Erhalt kleiner Grundschulen Noch immer kein Schulfrieden
Nach der Zusage des Kultusministers zum Erhalt kleiner Grundschulen ist die Debatte neu entbrannt. Weil ein weitergehendes Konsenspapier an der SPD gescheitert ist, zeigt sich auch der Koalitionspartner CDU genervt.
Magdeburg l In vertraulichen Gesprächen hatte Kultusminister Stephan Dorgerloh (SPD) einen Kompromiss zwischen allen Landtagsfraktionen ausgehandelt. Am Montagabend lag ein Papier mit vier Punkten vor:
Die Mindestgröße für Grundschulen im ländlichen Raum sollte nicht auf 80 erhöht werden, sondern bei 60 bleiben.
Diese und alle anderen Vorgaben für Schulen sollten bis 2023 unverändert gelten.
Die Landesregierung wird gebeten, das Instrument Schulverband zu prüfen.
Fördermittel aus dem Programm Stark III sollten grundsätzlich allen Schulen offenstehen, nicht wie bisher nur Schulen mit mindestens 100 Schülern.

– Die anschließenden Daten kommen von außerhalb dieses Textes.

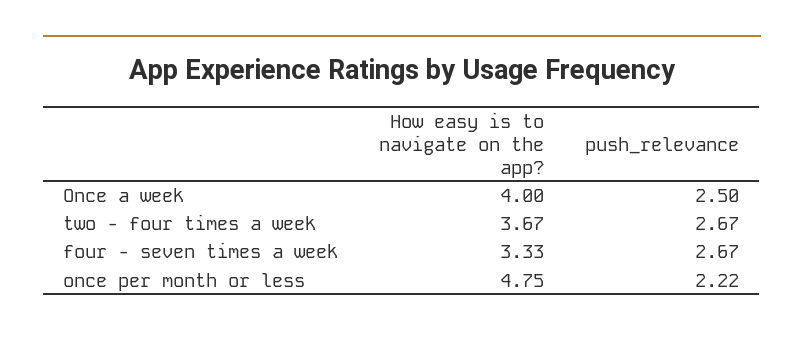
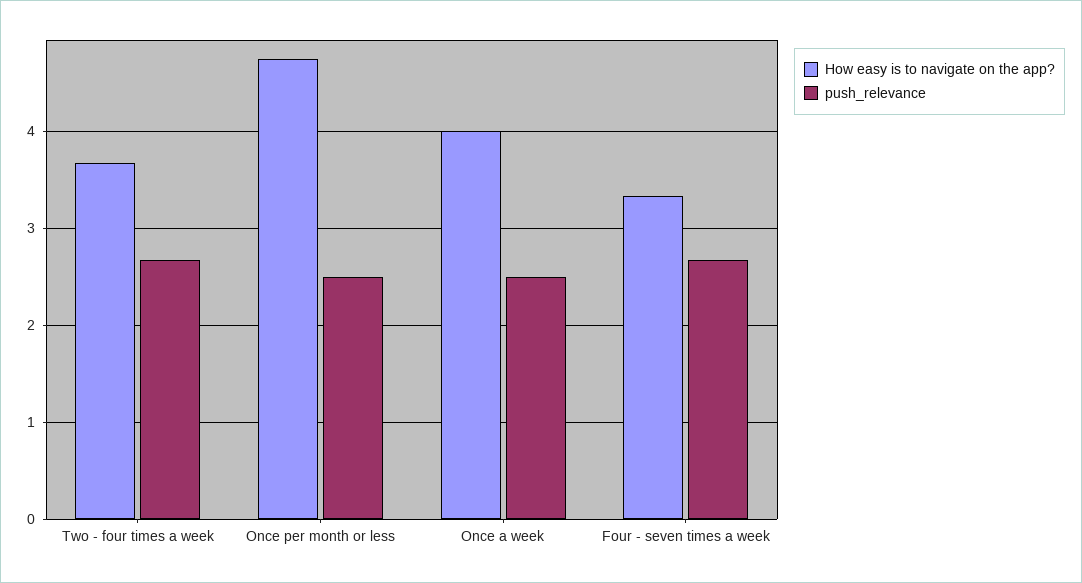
  {
    "How easy is to navigate on the app?": {
      "Once a week": 4,
      "two - four times a week": 3.67,
      "four - seven times a week": 3.33,
      "once per month or less": 4.75
    },
    "push_relevance": {
      "Once a week": 2.5,
      "two - four times a week": 2.67,
      "four - seven times a week": 2.67,
-     "once per month or less": 2.22
+     "once per month or less": 2.5
    }
  }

Nach Volksstimme-Informationen verschickte Dorgerloh das Papier am Montagabend per E-Mail an die Fraktionen. Alle waren einverstanden - bis auf seine eigene Partei, die SPD. Im Fraktionsvorstand fiel das Papier am Dienstagvormittag durch.
"Die SPD hat eiskalt einen Schulfrieden versemmelt." - Hardy Peter Güssau, CDU
Auf keinen Fall wollte die Fraktionsspitze das CDU-Konzept Schulverband aufgreifen. Am Nachmittag tagte noch die gesamte Fraktion und entschied, dass lediglich der erste Punkt umgesetzt werden soll - auf dem Verordnungsweg durch den Kultusminister.
In den anderen Fraktionen entlädt sich seither der Frust. "Das ist ein Skandal, dass eine dringend nötige Vereinbarung am Konflikt der Koalitionspartner scheitert", schimpft Linken-Fraktionsvorsitzender Wulf Gallert. Verärgert sind auch die Grünen. Selbst vom Koalitionspartner kommen harsche Worte.
"Die SPD hat eiskalt einen Schulfrieden versemmelt", sagt der Bildungspolitiker Hardy Peter Güssau. Einen ausdrücklichen Dank richtet der CDU-Mann hingegen an den SPD-Minister, der sich für einen Kompromiss eingesetzt habe, sowie an die Oppositionsfraktionen Linke und Grüne. Die Junge Union (JU) attackiert SPD-Chefin Katrin Budde: Mit dem geplatzten Kompromiss forciere sie das Schulsterben auf dem Land. Die SPD stehe für eine "familien- und kinderfeindliche Politik im Land", sagt JU-Sprecher Marcus Weise.
"Beim Thema Schulverbände haben wir die Reißleine gezogen." - Corinna Reinecke, SPD
Die SPD versucht, den Schwarzen Peter zurückzugeben. Die CDU habe das Thema Schulverbände in allerletzter Minute in das Papier hineingedrückt, sagt die Bildungspolitikerin Corinna Reinecke. "Da haben wir die Reißleine gezogen."
Auch Dorgerloh beteuert, er habe gegenüber der CDU stets deutlich gemacht, dass es gegen Schulverbände in der SPD Vorbehalte gebe. "Die anderen müssen sich an die eigene Nase fassen, ob sie durch Abstriche nicht eine Lösung hätten möglich machen können", sagt Dorgerloh.
SPD-Chefin Katrin Budde reklamiert die Urheberschaft für die abgesenkte Mindestschülerzahl für sich. "Wir sind diejenigen gewesen, die das als erste gefordert haben." Die SPD habe ihren Kurs korrigiert, weil sie gemerkt habe, dass es eine "große Sehnsucht" nach dem Erhalt kleiner Schulen gebe: "Man muss den Leuten zuhören können." Für Schulverbände gebe es angesichts der neuen Verordnung keine Notwendigkeit mehr.
Das Aktionsbündnis "Grundschulen vor Ort" hält Dorgerlohs Ankündigung indes für Augenwischerei. Die Absenkung der Mindestgröße auf 60 Schüler verhindere ein Schulsterben nicht, sie zögere es lediglich um fünf Jahre hinaus, sagte Bündnis-Sprecher Walter Helbling. Um kleine Schulen zu erhalten, sei jahrgangsübergreifender Unterricht notwendig.
Einen positiven Aspekt sieht er dennoch: "Die politische Blockade, die alle unsere Vorschläge lahmgelegt hat, ist sturmreif geschossen."